=== GIVEN INSTRUCTION ===
Repeat the whole listing exactly as written.

=== INPUT DATA ===

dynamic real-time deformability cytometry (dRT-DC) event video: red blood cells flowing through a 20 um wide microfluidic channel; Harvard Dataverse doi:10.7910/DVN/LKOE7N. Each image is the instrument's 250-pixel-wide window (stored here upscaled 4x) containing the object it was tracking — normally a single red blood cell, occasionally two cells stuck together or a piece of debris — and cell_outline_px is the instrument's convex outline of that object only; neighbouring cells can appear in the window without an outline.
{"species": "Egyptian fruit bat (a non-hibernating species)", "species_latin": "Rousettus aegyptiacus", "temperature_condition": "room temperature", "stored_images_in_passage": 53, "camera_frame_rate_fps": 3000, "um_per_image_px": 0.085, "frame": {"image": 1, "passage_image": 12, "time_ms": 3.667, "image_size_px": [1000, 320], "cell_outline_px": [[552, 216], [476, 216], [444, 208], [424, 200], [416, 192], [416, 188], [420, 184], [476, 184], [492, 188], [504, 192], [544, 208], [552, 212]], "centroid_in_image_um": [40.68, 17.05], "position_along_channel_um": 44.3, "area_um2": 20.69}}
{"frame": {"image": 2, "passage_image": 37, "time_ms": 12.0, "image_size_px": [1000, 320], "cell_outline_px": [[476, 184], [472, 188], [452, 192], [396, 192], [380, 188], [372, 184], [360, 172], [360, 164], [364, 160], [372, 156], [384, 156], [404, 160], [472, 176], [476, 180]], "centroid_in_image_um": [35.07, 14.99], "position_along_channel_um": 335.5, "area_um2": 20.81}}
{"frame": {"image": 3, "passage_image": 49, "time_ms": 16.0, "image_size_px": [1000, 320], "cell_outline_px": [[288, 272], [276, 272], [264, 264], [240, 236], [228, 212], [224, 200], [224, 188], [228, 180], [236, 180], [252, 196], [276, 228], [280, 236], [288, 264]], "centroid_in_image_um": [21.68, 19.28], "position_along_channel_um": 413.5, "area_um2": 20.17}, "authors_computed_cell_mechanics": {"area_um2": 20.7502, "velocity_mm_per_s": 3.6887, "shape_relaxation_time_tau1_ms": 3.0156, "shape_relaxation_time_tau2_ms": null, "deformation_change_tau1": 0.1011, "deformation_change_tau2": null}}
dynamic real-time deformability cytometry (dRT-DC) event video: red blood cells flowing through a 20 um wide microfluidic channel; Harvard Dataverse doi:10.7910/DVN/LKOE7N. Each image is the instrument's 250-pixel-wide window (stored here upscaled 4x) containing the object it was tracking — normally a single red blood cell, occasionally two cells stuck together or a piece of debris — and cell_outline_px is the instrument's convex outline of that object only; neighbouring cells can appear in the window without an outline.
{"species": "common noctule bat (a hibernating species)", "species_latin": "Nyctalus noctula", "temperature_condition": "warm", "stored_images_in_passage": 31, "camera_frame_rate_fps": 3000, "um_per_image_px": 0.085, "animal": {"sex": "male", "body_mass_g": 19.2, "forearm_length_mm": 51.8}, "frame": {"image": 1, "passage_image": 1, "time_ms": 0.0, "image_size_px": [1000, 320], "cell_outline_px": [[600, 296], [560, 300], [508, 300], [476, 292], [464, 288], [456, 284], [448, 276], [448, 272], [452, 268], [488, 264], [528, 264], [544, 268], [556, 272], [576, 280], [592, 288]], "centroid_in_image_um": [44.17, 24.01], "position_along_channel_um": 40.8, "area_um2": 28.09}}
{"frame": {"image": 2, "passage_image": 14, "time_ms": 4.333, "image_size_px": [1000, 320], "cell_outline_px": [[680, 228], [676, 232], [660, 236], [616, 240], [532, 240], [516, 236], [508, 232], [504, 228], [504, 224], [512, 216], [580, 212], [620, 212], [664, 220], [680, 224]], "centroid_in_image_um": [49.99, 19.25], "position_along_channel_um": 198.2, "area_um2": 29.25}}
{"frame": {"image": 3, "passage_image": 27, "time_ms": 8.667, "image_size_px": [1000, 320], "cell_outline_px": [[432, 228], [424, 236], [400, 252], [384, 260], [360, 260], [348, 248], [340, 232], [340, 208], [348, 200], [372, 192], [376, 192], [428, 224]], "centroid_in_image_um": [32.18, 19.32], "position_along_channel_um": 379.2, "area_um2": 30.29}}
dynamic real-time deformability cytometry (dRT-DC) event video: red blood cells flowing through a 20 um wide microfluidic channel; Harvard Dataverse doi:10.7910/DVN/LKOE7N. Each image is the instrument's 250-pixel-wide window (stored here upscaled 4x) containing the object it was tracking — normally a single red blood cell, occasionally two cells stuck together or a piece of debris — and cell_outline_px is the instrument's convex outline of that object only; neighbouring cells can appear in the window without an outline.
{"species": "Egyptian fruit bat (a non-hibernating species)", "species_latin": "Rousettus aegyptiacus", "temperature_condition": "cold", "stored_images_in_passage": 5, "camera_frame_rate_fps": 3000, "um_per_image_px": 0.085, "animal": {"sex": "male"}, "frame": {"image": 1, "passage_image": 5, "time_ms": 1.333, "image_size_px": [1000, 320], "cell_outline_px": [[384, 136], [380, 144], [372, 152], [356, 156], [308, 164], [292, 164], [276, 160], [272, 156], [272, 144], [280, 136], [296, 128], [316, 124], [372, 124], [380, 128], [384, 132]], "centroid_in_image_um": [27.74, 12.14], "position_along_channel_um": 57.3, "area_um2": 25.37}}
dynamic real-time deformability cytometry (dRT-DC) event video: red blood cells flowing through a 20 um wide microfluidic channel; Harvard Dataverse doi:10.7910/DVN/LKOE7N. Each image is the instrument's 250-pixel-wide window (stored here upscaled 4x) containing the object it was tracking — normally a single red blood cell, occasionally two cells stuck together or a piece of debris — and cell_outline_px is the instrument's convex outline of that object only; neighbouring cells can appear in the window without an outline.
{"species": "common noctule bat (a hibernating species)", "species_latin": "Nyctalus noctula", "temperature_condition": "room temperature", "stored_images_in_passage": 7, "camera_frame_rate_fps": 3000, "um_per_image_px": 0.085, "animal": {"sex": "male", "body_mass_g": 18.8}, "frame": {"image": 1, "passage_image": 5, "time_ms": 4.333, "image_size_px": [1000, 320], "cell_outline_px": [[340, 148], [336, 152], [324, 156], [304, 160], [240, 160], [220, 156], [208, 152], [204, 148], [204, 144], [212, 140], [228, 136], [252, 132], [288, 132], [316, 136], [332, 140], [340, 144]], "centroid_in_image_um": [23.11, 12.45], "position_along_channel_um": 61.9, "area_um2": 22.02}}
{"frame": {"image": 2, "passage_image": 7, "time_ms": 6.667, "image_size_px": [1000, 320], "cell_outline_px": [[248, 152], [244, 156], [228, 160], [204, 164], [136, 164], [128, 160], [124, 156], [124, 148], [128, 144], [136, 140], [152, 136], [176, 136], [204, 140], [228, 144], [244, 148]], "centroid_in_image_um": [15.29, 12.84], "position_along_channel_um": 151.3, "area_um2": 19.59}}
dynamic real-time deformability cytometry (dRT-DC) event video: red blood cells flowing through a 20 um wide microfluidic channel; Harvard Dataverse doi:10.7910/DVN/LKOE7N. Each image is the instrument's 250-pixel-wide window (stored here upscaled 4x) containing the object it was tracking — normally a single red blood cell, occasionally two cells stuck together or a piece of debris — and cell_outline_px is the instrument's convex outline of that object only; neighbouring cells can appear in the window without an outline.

=== EXERCISE SOLUTION ===
dynamic real-time deformability cytometry (dRT-DC) event video: red blood cells flowing through a 20 um wide microfluidic channel; Harvard Dataverse doi:10.7910/DVN/LKOE7N. Each image is the instrument's 250-pixel-wide window (stored here upscaled 4x) containing the object it was tracking — normally a single red blood cell, occasionally two cells stuck together or a piece of debris — and cell_outline_px is the instrument's convex outline of that object only; neighbouring cells can appear in the window without an outline.
{"species": "Egyptian fruit bat (a non-hibernating species)", "species_latin": "Rousettus aegyptiacus", "temperature_condition": "room temperature", "stored_images_in_passage": 53, "camera_frame_rate_fps": 3000, "um_per_image_px": 0.085, "frame": {"image": 1, "passage_image": 12, "time_ms": 3.667, "image_size_px": [1000, 320], "cell_outline_px": [[552, 216], [476, 216], [444, 208], [424, 200], [416, 192], [416, 188], [420, 184], [476, 184], [492, 188], [504, 192], [544, 208], [552, 212]], "centroid_in_image_um": [40.68, 17.05], "position_along_channel_um": 44.3, "area_um2": 20.69}}
{"frame": {"image": 2, "passage_image": 37, "time_ms": 12.0, "image_size_px": [1000, 320], "cell_outline_px": [[476, 184], [472, 188], [452, 192], [396, 192], [380, 188], [372, 184], [360, 172], [360, 164], [364, 160], [372, 156], [384, 156], [404, 160], [472, 176], [476, 180]], "centroid_in_image_um": [35.07, 14.99], "position_along_channel_um": 335.5, "area_um2": 20.81}}
{"frame": {"image": 3, "passage_image": 49, "time_ms": 16.0, "image_size_px": [1000, 320], "cell_outline_px": [[288, 272], [276, 272], [264, 264], [240, 236], [228, 212], [224, 200], [224, 188], [228, 180], [236, 180], [252, 196], [276, 228], [280, 236], [288, 264]], "centroid_in_image_um": [21.68, 19.28], "position_along_channel_um": 413.5, "area_um2": 20.17}, "authors_computed_cell_mechanics": {"area_um2": 20.7502, "velocity_mm_per_s": 3.6887, "shape_relaxation_time_tau1_ms": 3.0156, "shape_relaxation_time_tau2_ms": null, "deformation_change_tau1": 0.1011, "deformation_change_tau2": null}}
dynamic real-time deformability cytometry (dRT-DC) event video: red blood cells flowing through a 20 um wide microfluidic channel; Harvard Dataverse doi:10.7910/DVN/LKOE7N. Each image is the instrument's 250-pixel-wide window (stored here upscaled 4x) containing the object it was tracking — normally a single red blood cell, occasionally two cells stuck together or a piece of debris — and cell_outline_px is the instrument's convex outline of that object only; neighbouring cells can appear in the window without an outline.
{"species": "common noctule bat (a hibernating species)", "species_latin": "Nyctalus noctula", "temperature_condition": "warm", "stored_images_in_passage": 31, "camera_frame_rate_fps": 3000, "um_per_image_px": 0.085, "animal": {"sex": "male", "body_mass_g": 19.2, "forearm_length_mm": 51.8}, "frame": {"image": 1, "passage_image": 1, "time_ms": 0.0, "image_size_px": [1000, 320], "cell_outline_px": [[600, 296], [560, 300], [508, 300], [476, 292], [464, 288], [456, 284], [448, 276], [448, 272], [452, 268], [488, 264], [528, 264], [544, 268], [556, 272], [576, 280], [592, 288]], "centroid_in_image_um": [44.17, 24.01], "position_along_channel_um": 40.8, "area_um2": 28.09}}
{"frame": {"image": 2, "passage_image": 14, "time_ms": 4.333, "image_size_px": [1000, 320], "cell_outline_px": [[680, 228], [676, 232], [660, 236], [616, 240], [532, 240], [516, 236], [508, 232], [504, 228], [504, 224], [512, 216], [580, 212], [620, 212], [664, 220], [680, 224]], "centroid_in_image_um": [49.99, 19.25], "position_along_channel_um": 198.2, "area_um2": 29.25}}
{"frame": {"image": 3, "passage_image": 27, "time_ms": 8.667, "image_size_px": [1000, 320], "cell_outline_px": [[432, 228], [424, 236], [400, 252], [384, 260], [360, 260], [348, 248], [340, 232], [340, 208], [348, 200], [372, 192], [376, 192], [428, 224]], "centroid_in_image_um": [32.18, 19.32], "position_along_channel_um": 379.2, "area_um2": 30.29}}
dynamic real-time deformability cytometry (dRT-DC) event video: red blood cells flowing through a 20 um wide microfluidic channel; Harvard Dataverse doi:10.7910/DVN/LKOE7N. Each image is the instrument's 250-pixel-wide window (stored here upscaled 4x) containing the object it was tracking — normally a single red blood cell, occasionally two cells stuck together or a piece of debris — and cell_outline_px is the instrument's convex outline of that object only; neighbouring cells can appear in the window without an outline.
{"species": "Egyptian fruit bat (a non-hibernating species)", "species_latin": "Rousettus aegyptiacus", "temperature_condition": "cold", "stored_images_in_passage": 5, "camera_frame_rate_fps": 3000, "um_per_image_px": 0.085, "animal": {"sex": "male"}, "frame": {"image": 1, "passage_image": 5, "time_ms": 1.333, "image_size_px": [1000, 320], "cell_outline_px": [[384, 136], [380, 144], [372, 152], [356, 156], [308, 164], [292, 164], [276, 160], [272, 156], [272, 144], [280, 136], [296, 128], [316, 124], [372, 124], [380, 128], [384, 132]], "centroid_in_image_um": [27.74, 12.14], "position_along_channel_um": 57.3, "area_um2": 25.37}}
dynamic real-time deformability cytometry (dRT-DC) event video: red blood cells flowing through a 20 um wide microfluidic channel; Harvard Dataverse doi:10.7910/DVN/LKOE7N. Each image is the instrument's 250-pixel-wide window (stored here upscaled 4x) containing the object it was tracking — normally a single red blood cell, occasionally two cells stuck together or a piece of debris — and cell_outline_px is the instrument's convex outline of that object only; neighbouring cells can appear in the window without an outline.
{"species": "common noctule bat (a hibernating species)", "species_latin": "Nyctalus noctula", "temperature_condition": "room temperature", "stored_images_in_passage": 7, "camera_frame_rate_fps": 3000, "um_per_image_px": 0.085, "animal": {"sex": "male", "body_mass_g": 18.8}, "frame": {"image": 1, "passage_image": 5, "time_ms": 4.333, "image_size_px": [1000, 320], "cell_outline_px": [[340, 148], [336, 152], [324, 156], [304, 160], [240, 160], [220, 156], [208, 152], [204, 148], [204, 144], [212, 140], [228, 136], [252, 132], [288, 132], [316, 136], [332, 140], [340, 144]], "centroid_in_image_um": [23.11, 12.45], "position_along_channel_um": 61.9, "area_um2": 22.02}}
{"frame": {"image": 2, "passage_image": 7, "time_ms": 6.667, "image_size_px": [1000, 320], "cell_outline_px": [[248, 152], [244, 156], [228, 160], [204, 164], [136, 164], [128, 160], [124, 156], [124, 148], [128, 144], [136, 140], [152, 136], [176, 136], [204, 140], [228, 144], [244, 148]], "centroid_in_image_um": [15.29, 12.84], "position_along_channel_um": 151.3, "area_um2": 19.59}}
dynamic real-time deformability cytometry (dRT-DC) event video: red blood cells flowing through a 20 um wide microfluidic channel; Harvard Dataverse doi:10.7910/DVN/LKOE7N. Each image is the instrument's 250-pixel-wide window (stored here upscaled 4x) containing the object it was tracking — normally a single red blood cell, occasionally two cells stuck together or a piece of debris — and cell_outline_px is the instrument's convex outline of that object only; neighbouring cells can appear in the window without an outline.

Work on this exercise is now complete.